SynthWorlds: Controlled Parallel Worlds for Disentangling Reasoning and Knowledge in Language Models¶

Conference: ICLR 2026 arXiv: 2510.24427 Code: GitHub Area: Robotics Keywords: Knowledge Advantage Gap, Reasoning vs Memorization, Parallel Corpora, Multi-hop QA, RAG Evaluation

TL;DR¶

This paper constructs structurally identical parallel corpora in which entities are mapped to either real or synthetic names, and quantifies the Knowledge Advantage Gap (KA) — the contribution of parametric knowledge — by comparing model performance across the two "parallel worlds." The results show that this gap persists even when models are augmented with RAG and CoT.

Background & Motivation¶

Background: Language models have achieved impressive results on complex tasks such as multi-hop QA and web navigation. However, because training data is rarely disclosed, it remains difficult to determine whether performance gains stem from genuine reasoning ability or from memorization of factual knowledge in the training corpus. Existing benchmarks increasingly lose diagnostic validity as training data scales — for instance, MuSiQue (released in 2021) was designed so that models could not answer questions without supporting documents, yet Llama-3.3-70B now achieves over 26% F1 in the closed-book setting.

Limitations of Prior Work: 1. Manually curated evaluation sets: Costly, difficult to scale, require continuous updating, and will eventually be subsumed by model training data. 2. Synthetic data approaches: Either reuse existing content (e.g., novels), allowing parametric knowledge leakage, or rely on overly simple templates (e.g., "The job of David is a farmer") that fail to test complex relational reasoning. 3. Evaluating on synthetic tasks alone: Success only demonstrates that a model can reason, while failure is ambiguous — it may reflect overly complex reasoning chains or the absence of background knowledge the model typically relies on.

Key Challenge: Existing evaluation methods cannot simultaneously control for reasoning difficulty and the contribution of parametric knowledge. Without experimentally decoupling reasoning from memorization, the fundamental question — "Is the model reasoning or recalling?" — cannot be answered.

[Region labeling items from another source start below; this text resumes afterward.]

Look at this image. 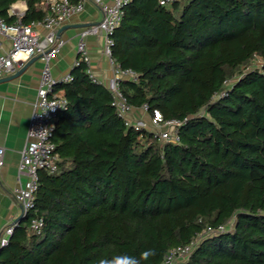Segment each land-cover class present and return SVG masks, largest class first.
<instances>
[{
  "label": "trees",
  "instance_id": "1",
  "mask_svg": "<svg viewBox=\"0 0 264 264\" xmlns=\"http://www.w3.org/2000/svg\"><path fill=\"white\" fill-rule=\"evenodd\" d=\"M18 1L0 0L8 24ZM22 1L24 23L46 16L45 0ZM111 37L114 62L136 74L119 82L127 102L187 119L178 140L127 125L109 89L74 67L54 88L67 100L52 138L58 170L39 173L0 264H98L146 249L155 254L141 264H162L230 224L185 264H264V0H131Z\"/></svg>",
  "mask_w": 264,
  "mask_h": 264
},
{
  "label": "built area",
  "instance_id": "2",
  "mask_svg": "<svg viewBox=\"0 0 264 264\" xmlns=\"http://www.w3.org/2000/svg\"><path fill=\"white\" fill-rule=\"evenodd\" d=\"M160 5L170 7L177 0H158ZM100 5L102 19L84 28L80 34L77 44V58L73 63V68L81 63L87 65V72L93 81L104 84L100 79L92 74L90 68V55L85 41L88 35H104L102 51L108 58L112 68V78L109 84L105 85L112 93L113 105L127 125L151 130L162 140L177 141L178 128L186 123V120L164 119L158 109L149 112L148 105H144L139 110L145 111L150 117V125L143 119H135L134 111L137 109L131 106L124 94L120 90L119 82L124 78L135 79L136 74L129 69H122L112 58L113 38L111 37L114 29L118 26L124 12V8L131 0H113L107 3L104 0H95ZM47 14L44 18L24 23L19 10L15 9L14 4L9 9V14L18 16L15 23L8 24L0 16V35L11 41V46L0 52V79L21 68L32 57L39 56L44 65L41 71L40 84L34 102L33 112L27 130V141L21 151V160L18 167L19 177H24V182L14 190L16 201L20 204L22 213L25 216L34 205L35 193L39 185V173L47 171L54 173L58 170L59 154L55 151L56 145L52 140L55 121L59 111L64 109L67 104L65 97L58 95L54 88L60 83L72 80L71 73L55 77L51 71V61L54 60L65 40L58 36V31L68 19L84 10V1L78 0H45L43 2ZM1 46V43H0ZM5 148L0 146V167L4 164ZM19 221L9 223L0 235V249L9 244L10 236ZM43 221L41 218H34L31 221V228L40 231ZM232 225H220L219 227H207L197 237L186 245L172 248L164 257L162 264H185L187 257L195 248L197 243L209 235H217L230 230Z\"/></svg>",
  "mask_w": 264,
  "mask_h": 264
},
{
  "label": "crops",
  "instance_id": "3",
  "mask_svg": "<svg viewBox=\"0 0 264 264\" xmlns=\"http://www.w3.org/2000/svg\"><path fill=\"white\" fill-rule=\"evenodd\" d=\"M83 1L84 10L72 15L58 31V36L65 40V44L61 47L57 57L50 63L52 74L55 77L71 73L78 54L77 44L81 32L85 27L102 19L100 5L95 0ZM104 1L113 2V0ZM14 7L24 13L27 4L21 0L16 2ZM85 41L90 55L92 74L105 85L109 84L112 78V68L102 51L104 35L101 33L88 35L85 37ZM0 43V52L6 51L11 46V41L1 35ZM43 65L42 59H36L20 75L8 78L17 69L4 76L5 80L0 81V146L5 148L4 164L0 167V235L3 229L20 217L22 213L21 206L15 199L14 190L24 182V177H19L18 167L21 151L27 141L28 125ZM136 113L142 114L139 109L136 110Z\"/></svg>",
  "mask_w": 264,
  "mask_h": 264
},
{
  "label": "clouds",
  "instance_id": "4",
  "mask_svg": "<svg viewBox=\"0 0 264 264\" xmlns=\"http://www.w3.org/2000/svg\"><path fill=\"white\" fill-rule=\"evenodd\" d=\"M154 254V250L146 249L140 253L139 258L126 254L115 255L111 258H100L98 264H141V261L148 260Z\"/></svg>",
  "mask_w": 264,
  "mask_h": 264
},
{
  "label": "water",
  "instance_id": "5",
  "mask_svg": "<svg viewBox=\"0 0 264 264\" xmlns=\"http://www.w3.org/2000/svg\"><path fill=\"white\" fill-rule=\"evenodd\" d=\"M39 58H40L39 56L32 57L21 68H19L12 76H10L8 78H13V77H16V76L20 75L33 61H35L36 59H39ZM5 79L6 78H1L0 81L5 80ZM19 220H20V217H18L16 219V221H19Z\"/></svg>",
  "mask_w": 264,
  "mask_h": 264
},
{
  "label": "rangeland",
  "instance_id": "6",
  "mask_svg": "<svg viewBox=\"0 0 264 264\" xmlns=\"http://www.w3.org/2000/svg\"><path fill=\"white\" fill-rule=\"evenodd\" d=\"M254 63H259V60L257 59ZM140 111L142 112V114H137L136 111H134V113H133L134 118L135 119H143V120H145L146 123H147V126L149 128H152L151 125H150V117L148 116V114L145 111H143V110H140Z\"/></svg>",
  "mask_w": 264,
  "mask_h": 264
}]
</instances>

Goal: The paper proposes SynthWorlds, a framework that automatically generates two structurally identical parallel corpora from a knowledge graph: - Real-Mapped (RM): Entities use real names (e.g., Geoffrey Hinton, University of Toronto), where parametric knowledge may be beneficial. - Synth-Mapped (SM): Entities use synthetic names (e.g., Caleb Ardent, University of Metrovale), where parametric knowledge is entirely inapplicable.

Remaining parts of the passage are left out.